The Government has backed Bristol’s clean air zone (CAZ) plans with £42 million of funding available for greener transport initiatives, including helping local fleets upgrade vehicles.
The CAZ will launch next summer enabling Bristol to meet clean air targets in 2023 with the city one of a number mandated by the Government to tackle air pollution.
Bristol Mayor Marvin Rees says he is committed to reducing air pollution but he also wants to minimise any disproportionate impact on businesses and residents.
While around 71% of vehicles in Bristol are already compliant so won’t have to pay to enter the zone, the approved plan includes measures to help more individuals and businesses switch to cleaner ways of travelling.

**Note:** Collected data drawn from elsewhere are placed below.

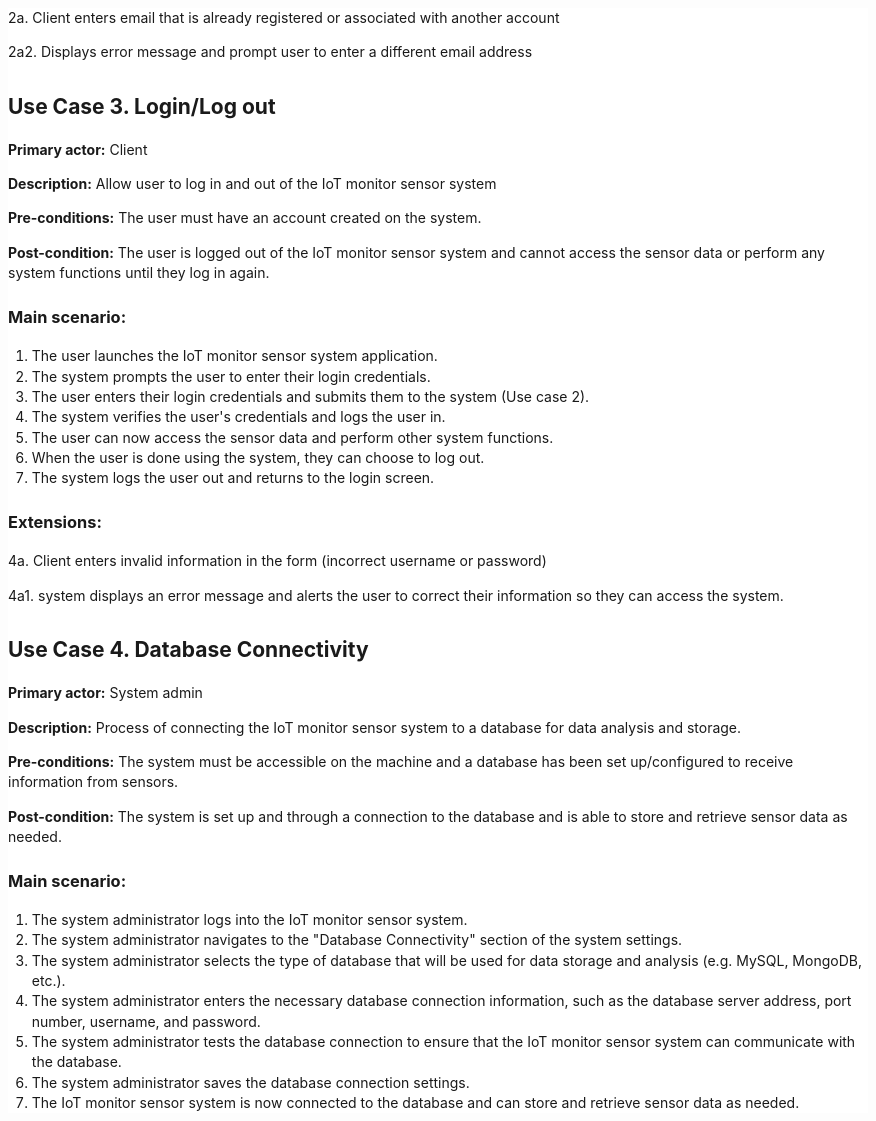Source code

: 2a. Client enters email that is already registered or associated with another account

2a2. Displays error message and prompt user to enter a different email address

## **Use Case 3. Login/Log out**

**Primary actor:**  Client

**Description:**  Allow user to log in and out of the IoT monitor sensor system

**Pre-conditions:**  The user must have an account created on the system.

**Post-condition:** The user is logged out of the IoT monitor sensor system and cannot access the sensor data or perform any system functions until they log in again.

### Main scenario:

1. The user launches the IoT monitor sensor system application.
2. The system prompts the user to enter their login credentials.
3. The user enters their login credentials and submits them to the system (Use case 2).
4. The system verifies the user's credentials and logs the user in.
5. The user can now access the sensor data and perform other system functions.
6. When the user is done using the system, they can choose to log out.
7. The system logs the user out and returns to the login screen.

### Extensions:

4a. Client enters invalid information in the form (incorrect username or password)

4a1. system displays an error message and alerts the user to correct their information so they can access the system.

## **Use Case 4. Database Connectivity**

**Primary actor:**  System admin

**Description:**  Process of connecting the IoT monitor sensor system to a database for data analysis and storage.

**Pre-conditions:**  The system must be accessible on the machine and a database has been set up/configured to receive information from sensors. 

**Post-condition:** The system is set up and through a connection to the database and is able to store and retrieve sensor data as needed. 

### Main scenario:

1. The system administrator logs into the IoT monitor sensor system.
2. The system administrator navigates to the "Database Connectivity" section of the system settings.
3. The system administrator selects the type of database that will be used for data storage and analysis (e.g. MySQL, MongoDB, etc.).
4. The system administrator enters the necessary database connection information, such as the database server address, port number, username, and password.
5. The system administrator tests the database connection to ensure that the IoT monitor sensor system can communicate with the database.
6. The system administrator saves the database connection settings.
7. The IoT monitor sensor system is now connected to the database and can store and retrieve sensor data as needed.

Some £2m will be spent on a freight consolidation project to help businesses switch to greener ways of transporting goods and meet the council’s target of 95% of all city centre deliveries made by zero-emission vehicles within 10 years.
The council says that £2.1m of funding has also been allocated to help local bus and coach companies and £32m for businesses to upgrade HGVs, LGVs, taxis and private hire vehicles.
A further £1.8m of loans and grants will be available to help people on low incomes, or those traveling to work/study in the zone, that need to upgrade their vehicles to meet the zone’s emission standards.
Finally, £5.9m will be spent on helping people switch to public transport and make more journeys by walking or cycling with free bus tickets, free electric bike loans and cycle training and a further.
A range of exemptions will be available to give eligible businesses and individuals time to prepare for the zone.
All residents in the zone with a vehicle that doesn’t meet its emission standards can apply for an exemption giving them until the end of 2022 to upgrade their vehicle.
Mayor Rees said: “This is a real win for the city. We are introducing one of the most wide-ranging clean air zones in the UK which will see us not only reduce air pollution but also help people change how they travel, delivering a cleaner, greener and healthier city for years to come.
“We are tackling a climate emergency, but we also have people facing financial crisis. We can’t look at these two things in isolation. We have taken our time to find a way to clean up our air while not adding huge financial strain to people that live and work in our city.”
Exemptions will be available for groups including: people on low incomes travelling into the zone for work; patients and visitors to hospitals in the zone; Blue Badge holders and people with a disabled tax class vehicle or disabled passenger tax class vehicle; community transport providers operating under a Section 19 permit; people with commercial vehicles subject to finance agreements; council-funded buses, minibuses or coaches used as Home to School vehicles; and families who receive Personal Travel Budgets who travel through the zone on their school route.
The news was welcomed by car club Co Wheels as it expands its fleet in the city. Richard Falconer, managing director of Co Wheels, said: “Increased funding and support for green initiatives is key to getting public and private organisations more invested in reducing their carbon footprints.
“Small, incremental changes made by individuals can make a big impact on sustainability efforts. With huge investment from councils going to create clean air zones, universities, business and students have a collective responsibility to keep pollution to a minimum.”